TRIBUNNEWS.COM, JAKARTA – Jaringan perjudian online (judol) semakin hari semakin berkembang seiring dengan banyaknya pekerja yang menjadi korbannya.
Sekretaris Jenderal Konfederasi Serikat Pekerja Seluruh Indonesia (KSPSI) Hermanto Ahmad meminta pemerintah cepat tanggap agar praktik judo bisa ditekan.
Harmanto mendukung penuh kebijakan Menteri Komunikasi dan Informatika (Menkominfo) Budi Ari Setadi yang meniadakan judo. Karena hal ini jauh lebih menyengsarakan masyarakat lapisan bawah, khususnya kaum buruh
Pada Jumat (5/7/2024), Hermanto menegaskan di Jakarta: “Pekerja kelas bawah dan pekerja yang hidup dengan menggali dan menggali lubang, cukup sudah. Jangan ditambah jaring setan berupa Judol.”
Menurut Harmanto, upaya pemerintah yang dilakukan Menteri Komunikasi dan Informatika yang ditunjuk sebagai Ketua Umum Satgas Anti Judi Online sangat berhasil.
Lebih lanjut, aspek pencegahan dan edukasi tentang bahaya judol bagi masyarakat masih intensif
Ia berharap masyarakat terus mendukung pemerintah dalam pemberantasan judo di Tanah Air.
Ia mengatakan, “Saya yakin pencegahan melalui edukasi dan promosi literasi yang dicanangkan Menteri Komunikasi dan Informatika Budi Ari cukup efektif untuk mencegah masyarakat bermain judo.”
Harmanto menilai kaset judo sangat berbahaya bagi pekerja.
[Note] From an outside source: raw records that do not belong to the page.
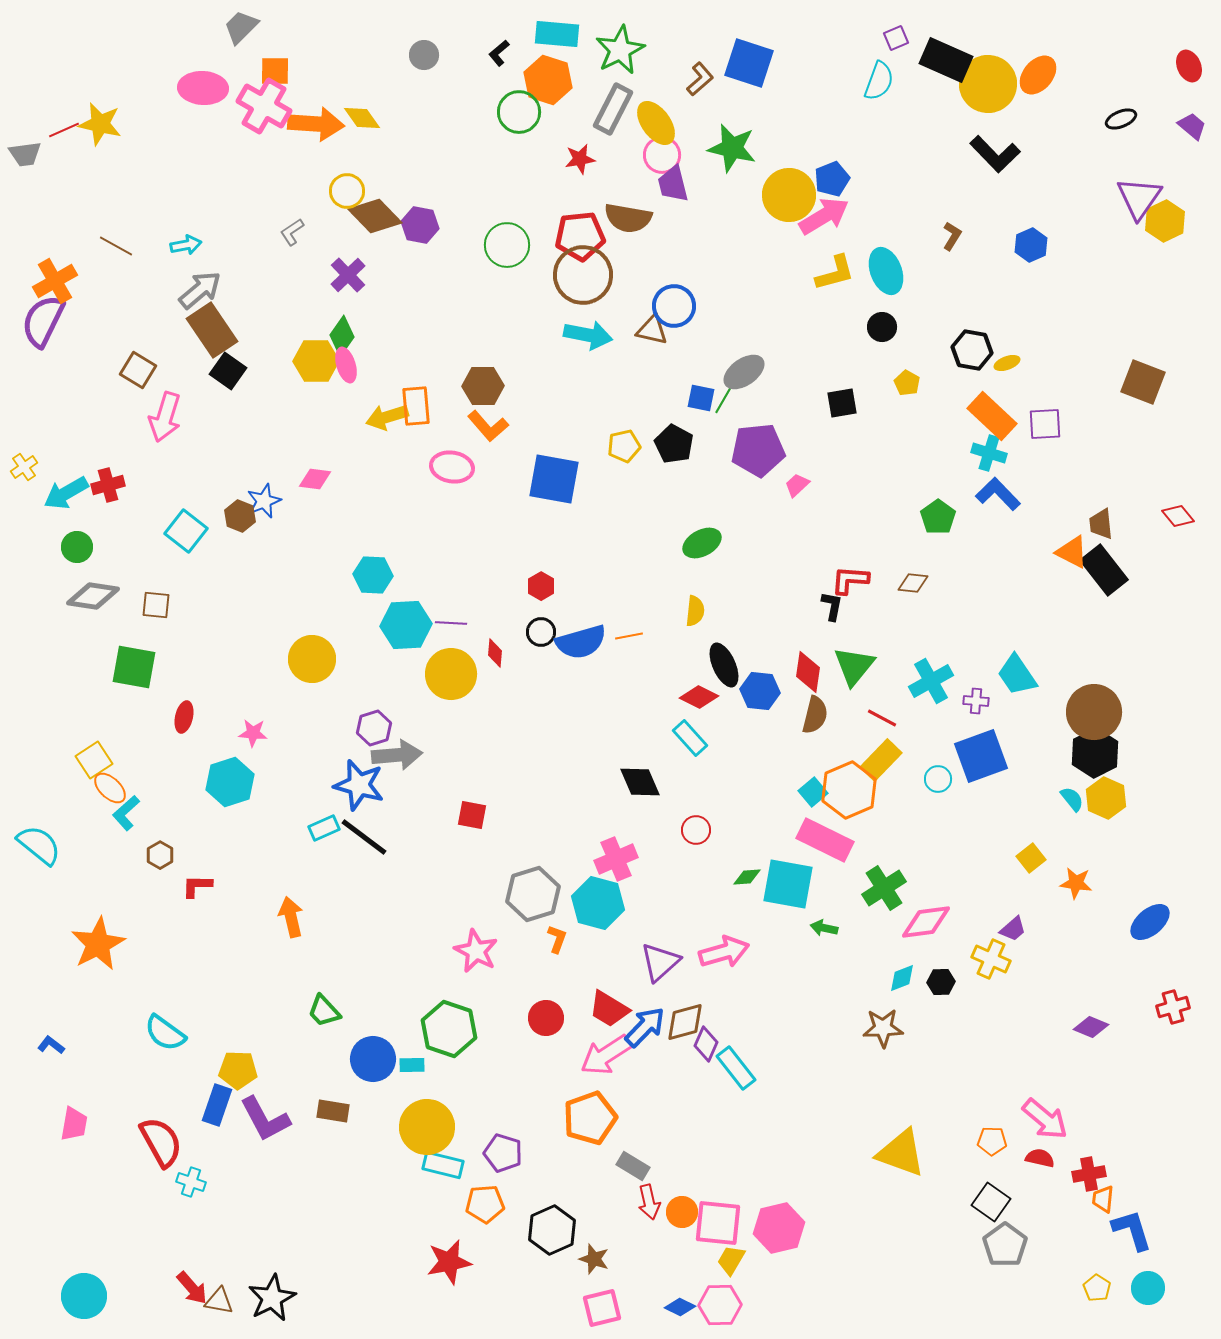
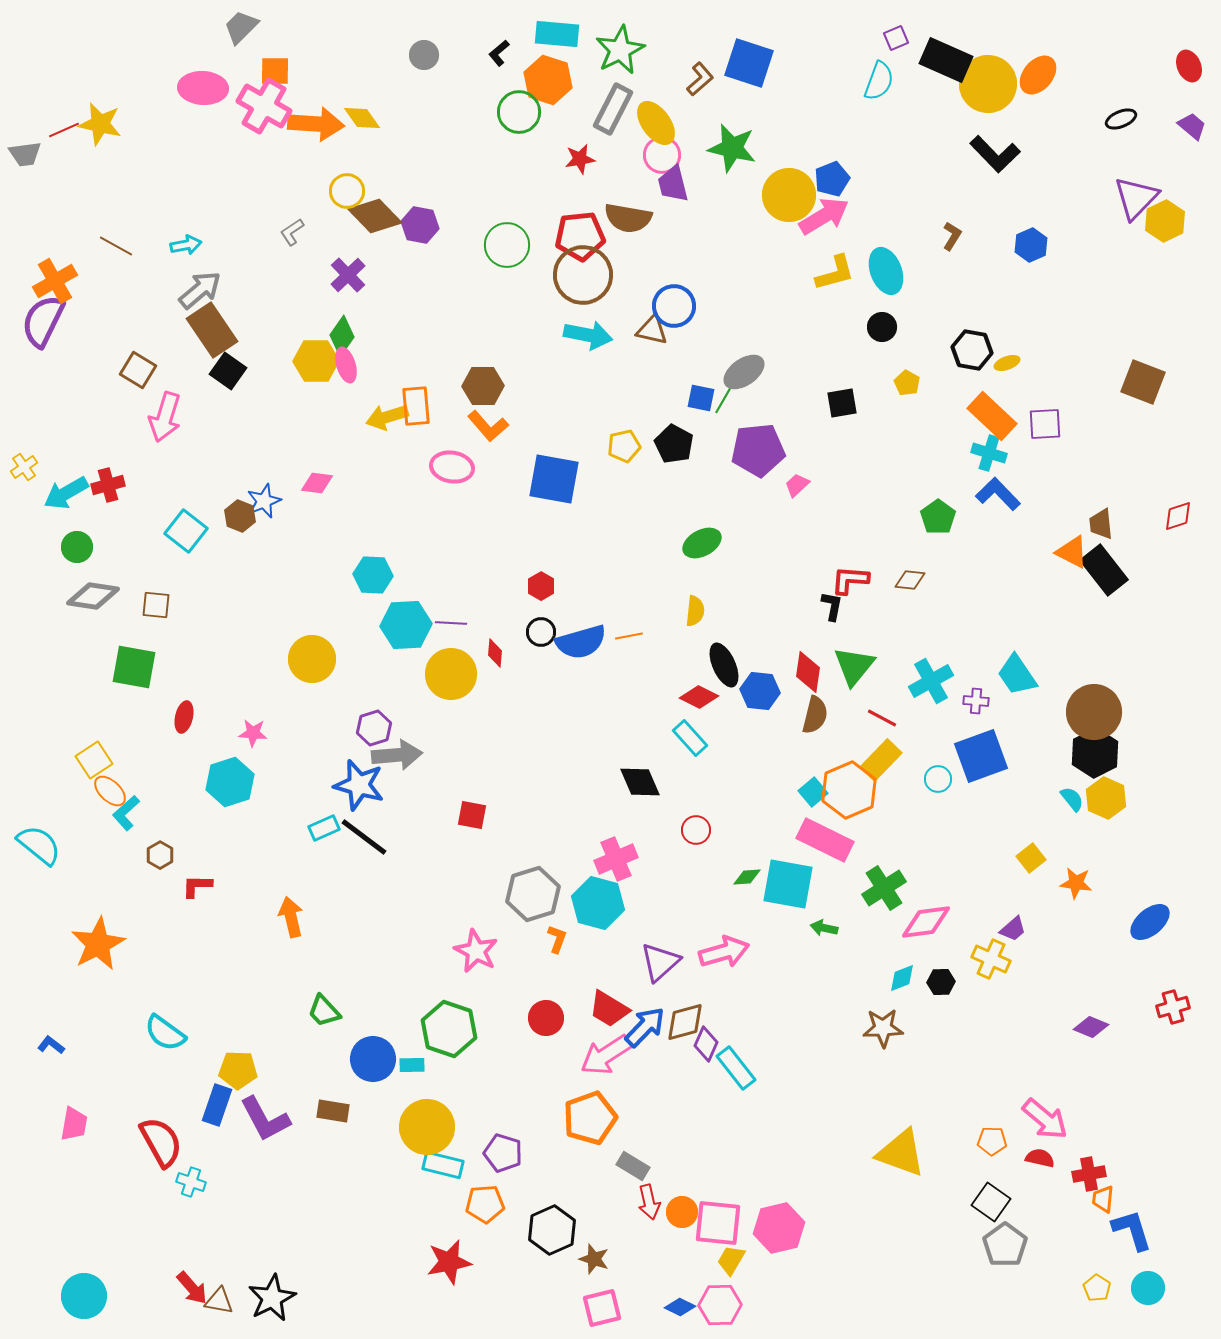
purple triangle at (1139, 198): moved 3 px left; rotated 9 degrees clockwise
pink diamond at (315, 479): moved 2 px right, 4 px down
red diamond at (1178, 516): rotated 68 degrees counterclockwise
brown diamond at (913, 583): moved 3 px left, 3 px up
orange ellipse at (110, 788): moved 3 px down
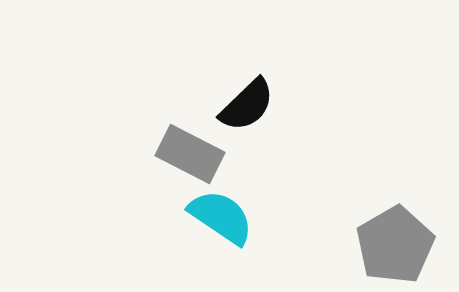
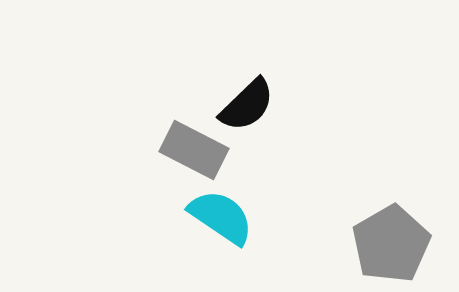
gray rectangle: moved 4 px right, 4 px up
gray pentagon: moved 4 px left, 1 px up
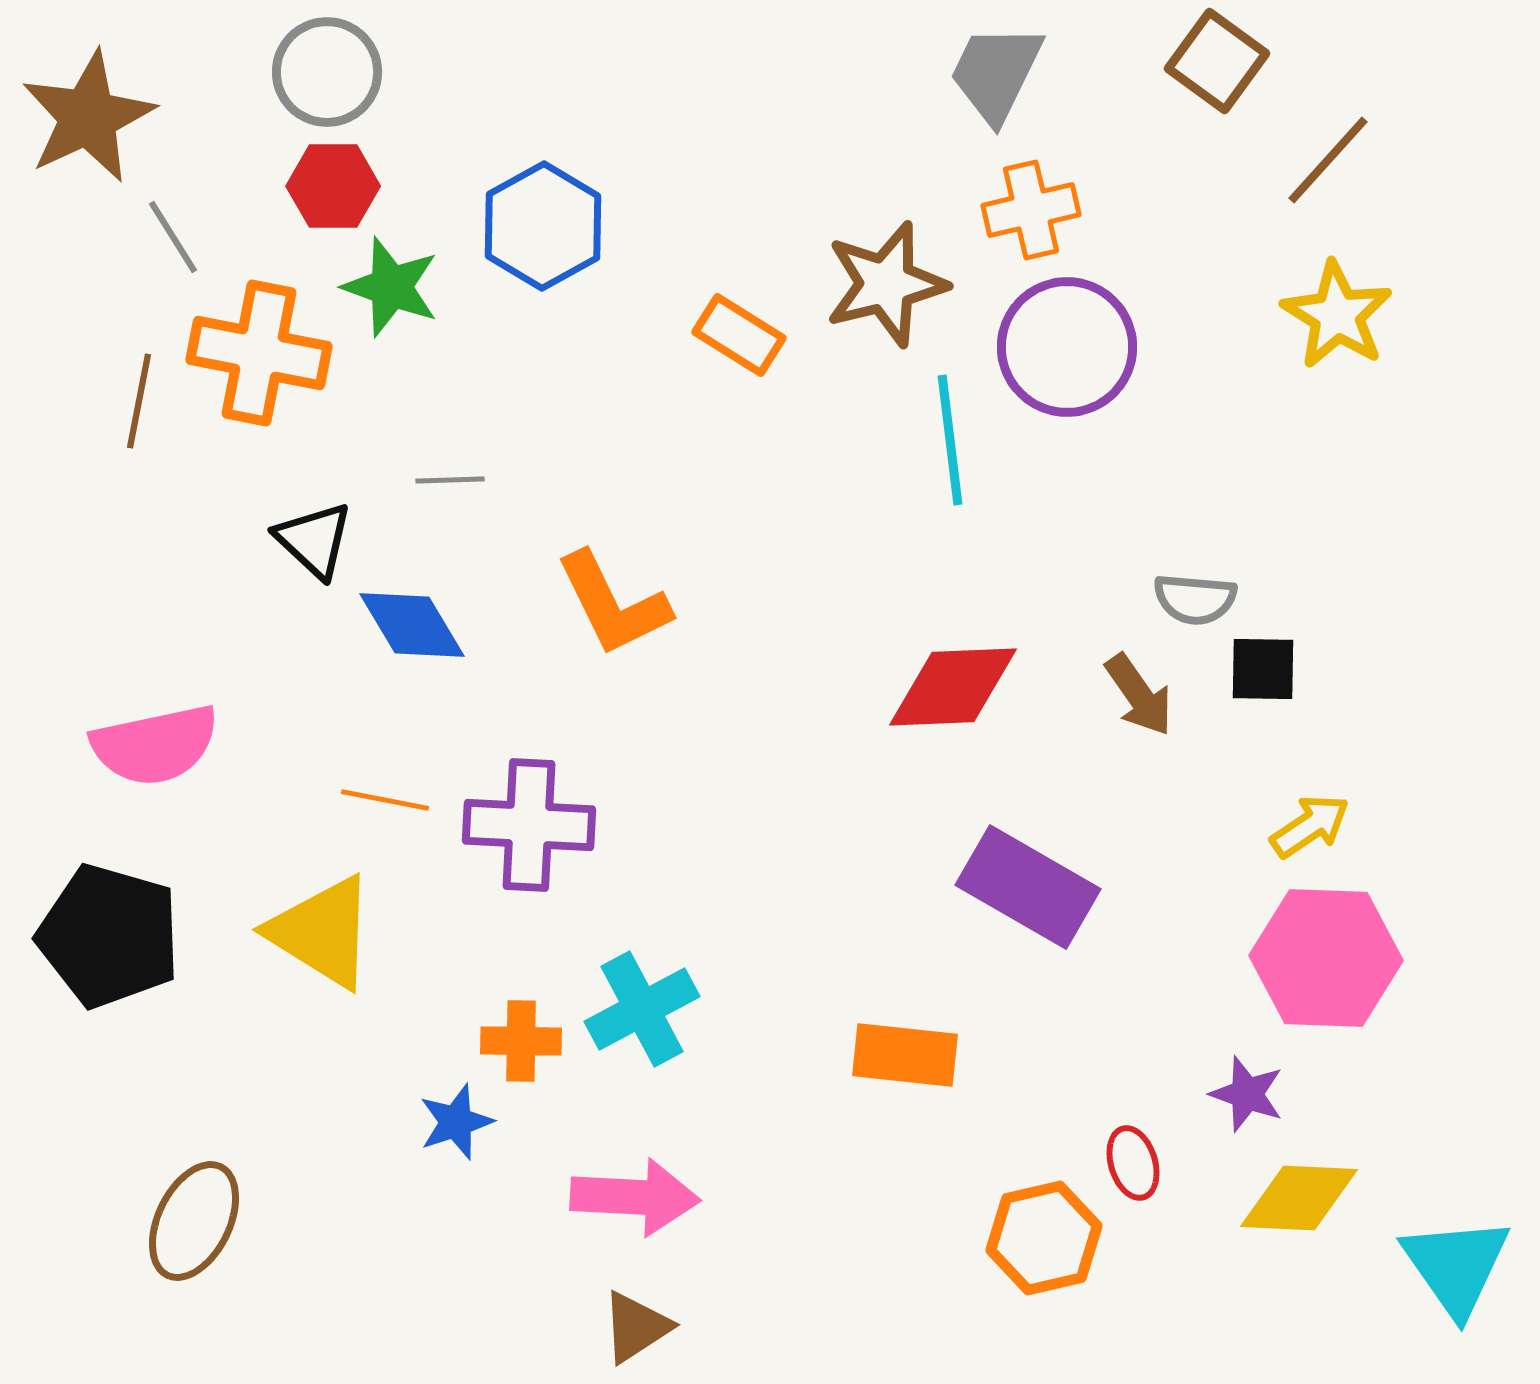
Berdasarkan beberapa laporan yang diterimanya, banyak pekerja yang kini terlilit hutang di Pinjaman Online (Pinjol) karena kecanduan bermain judo. Dampak negatif lainnya dari Judol juga mempunyai dampak jangka panjang terhadap keluarga pekerja
Sekadar informasi, Pusat Pelaporan dan Analisis Transaksi Keuangan (PPATK) mengungkapkan bahwa perdagangan Judol dimulai sekitar tahun 2019, 2020, dan 2021.
Pada tahun 2017, PPATK menerima dana sebesar Rp 2,1 triliun terkait transaksi judol. Kemudian pada tahun 2018 dananya meningkat menjadi Rp3,9 triliun dan tumbuh pesat hingga tahun 2021.
Yang terbesar pada tahun 2021 hingga 2022 yaitu dari Rp57 triliun menjadi Rp104 triliun. Kemudian meningkat menjadi Rp 327 triliun pada tahun 2023
Sedangkan pada triwulan I 2024, PPATK mendeteksi transaksi judol lebih dari Rp 101 triliun.